___ RECORDS FOR THE EXERCISE

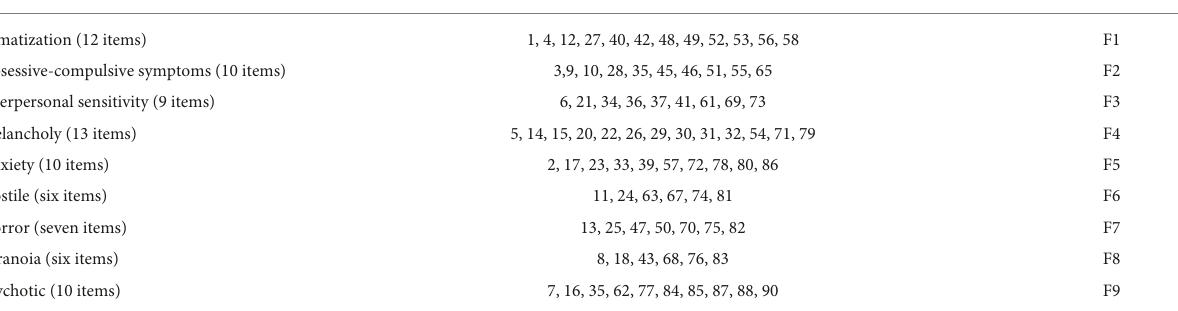
TABLE 1 Average score of SCL-90 scale factors. Factor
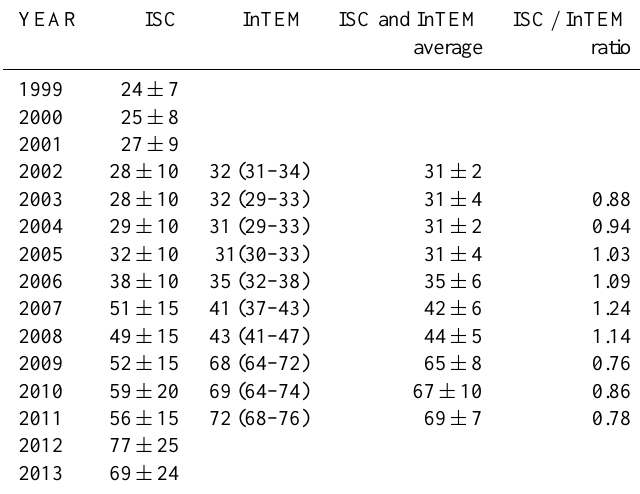
Table 4. Australian HFC-152a emissions (Mgyr − 1 , 3-year running averages) calculated from Cape Grim in situ observations via ISC (ADS and Medusa data, uncertainty: ± 1SD) and inverse modeling using InTEM (Medusa data, range: 25th–75th percentiles); ISC, NAME averages weighted by uncertainties, ISC InTEM average for 2004 is based only on InTEM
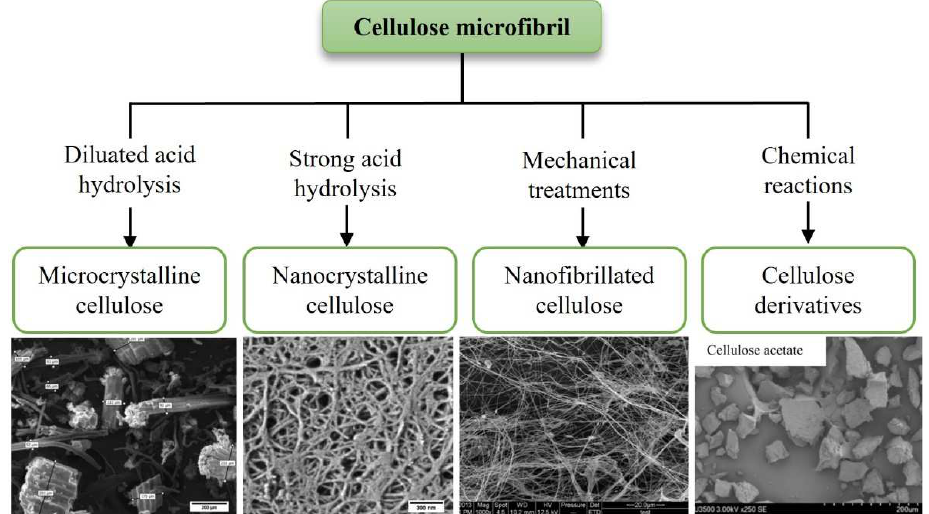
Figure 4. Examples of different cellulose types, according to different preparation methods. Surface electron microscopy images illustrating different microstructures; these were reproduced with permission. [31–33]. (Copyright 2016, 2020, 2022, Elsevier.) When cellulose undergoes diluted acid hydrolysis, MCC is originated, and rod-like particles are formed at a microscale diameter and length. The obtained MCC shows high crystallinity since the amorphous regions of the cellulose chain are partially removed dur- ing this type of treatment [34]. On the other hand, from strong acid hydrolysis, NCC is obtained, while from mechanical treatments, such as high-pressure homogenization or the application of high-intensity ultrasounds, NFC is generated. These two types of cellu- lose are classified as a nano-cellulose because of their nanoscale dimensions [35]. The cellulose derivatives include various esters and ethers, such as cellulose acetate (CA), cellulose nitrate (CN), cellulose sulfate (CS), ethyl cellulose (EC), methylcellulose (MC), carboxymethyl cellulose (CMC), hydroxyethyl cellulose (HEC), hydroxypropyl cel- lulose (HPC), hydroxypropyl methylcellulose (HPMC), and others (Figure 5) [27]. These will be further discussed, as we consider their importance, properties, characteristics, functionalization, and applications.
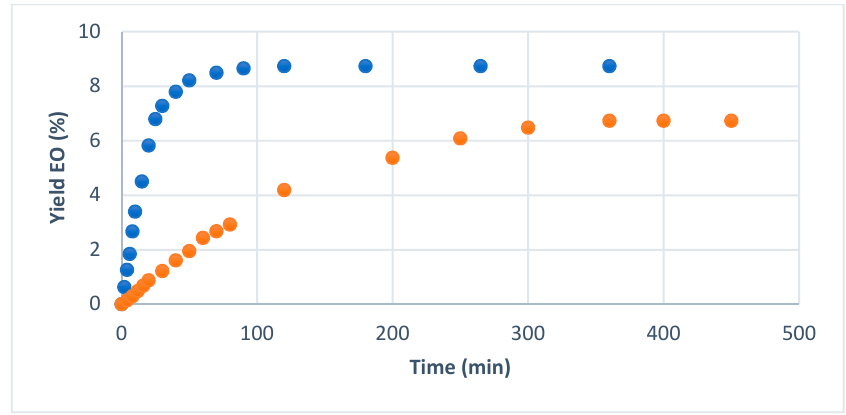
Figure 1. Chinese star anise essential oil yield per 100 g of dry matter (turbo-Clevenger hydrodistillation ).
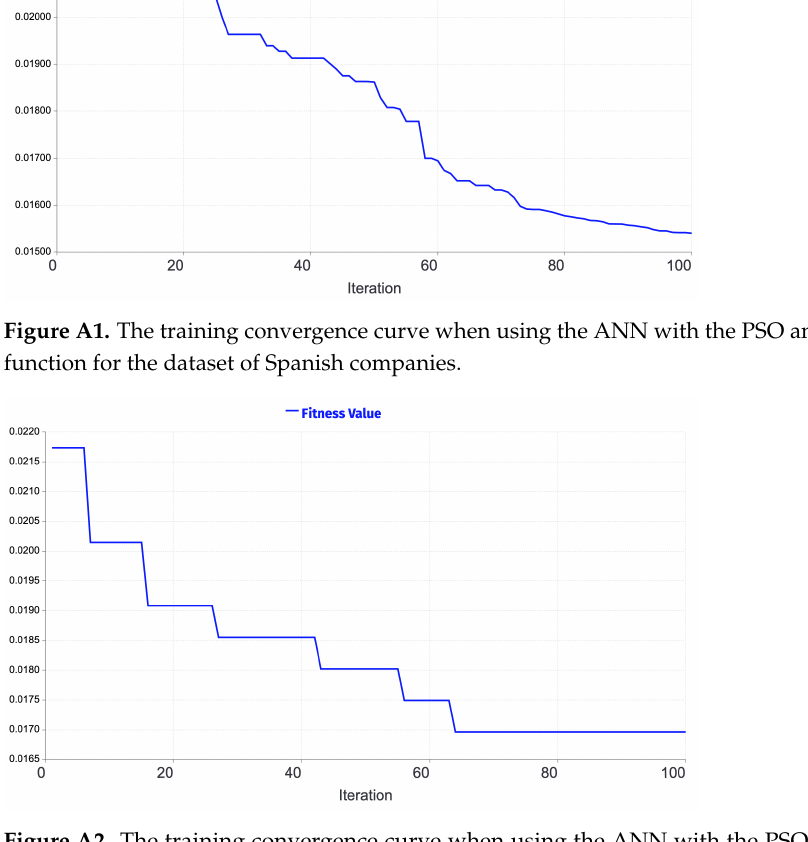
Figure A2. The training convergence curve when using the ANN with the PSO and the accuracy fitness function for the dataset of Spanish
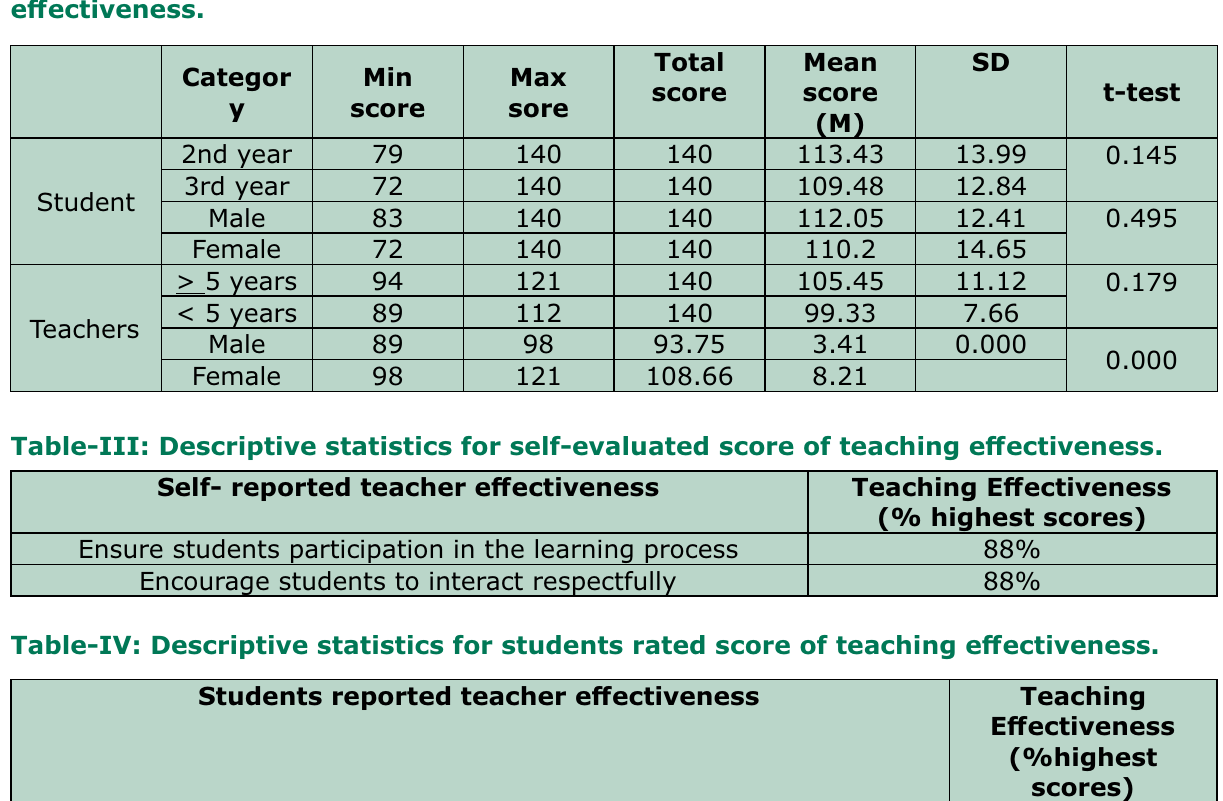
Table-II: Inferential Statistics for self-evaluated and students reported teaching effectiveness.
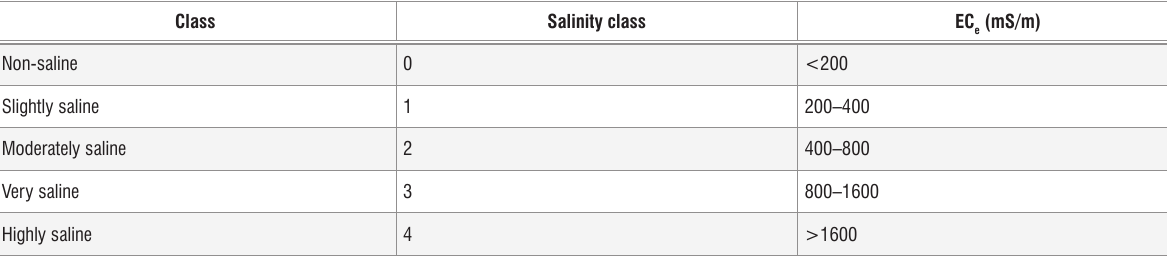
) values of soil salinity classes 21,22 e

______

WORK ORDER - What is needed is a verbatim copy of every entry, with the pictures omitted.

RESPONSE FOR THIS EXERCISE -
TABLE 1 Average score of SCL-90 scale factors. Factor
Table 4. Australian HFC-152a emissions (Mgyr − 1 , 3-year running averages) calculated from Cape Grim in situ observations via ISC (ADS and Medusa data, uncertainty: ± 1SD) and inverse modeling using InTEM (Medusa data, range: 25th–75th percentiles); ISC, NAME averages weighted by uncertainties, ISC InTEM average for 2004 is based only on InTEM
Figure 4. Examples of different cellulose types, according to different preparation methods. Surface electron microscopy images illustrating different microstructures; these were reproduced with permission. [31–33]. (Copyright 2016, 2020, 2022, Elsevier.) When cellulose undergoes diluted acid hydrolysis, MCC is originated, and rod-like particles are formed at a microscale diameter and length. The obtained MCC shows high crystallinity since the amorphous regions of the cellulose chain are partially removed dur- ing this type of treatment [34]. On the other hand, from strong acid hydrolysis, NCC is obtained, while from mechanical treatments, such as high-pressure homogenization or the application of high-intensity ultrasounds, NFC is generated. These two types of cellu- lose are classified as a nano-cellulose because of their nanoscale dimensions [35]. The cellulose derivatives include various esters and ethers, such as cellulose acetate (CA), cellulose nitrate (CN), cellulose sulfate (CS), ethyl cellulose (EC), methylcellulose (MC), carboxymethyl cellulose (CMC), hydroxyethyl cellulose (HEC), hydroxypropyl cel- lulose (HPC), hydroxypropyl methylcellulose (HPMC), and others (Figure 5) [27]. These will be further discussed, as we consider their importance, properties, characteristics, functionalization, and applications.
Figure 1. Chinese star anise essential oil yield per 100 g of dry matter (turbo-Clevenger hydrodistillation ).
Figure A2. The training convergence curve when using the ANN with the PSO and the accuracy fitness function for the dataset of Spanish
Table-II: Inferential Statistics for self-evaluated and students reported teaching effectiveness.
) values of soil salinity classes 21,22 e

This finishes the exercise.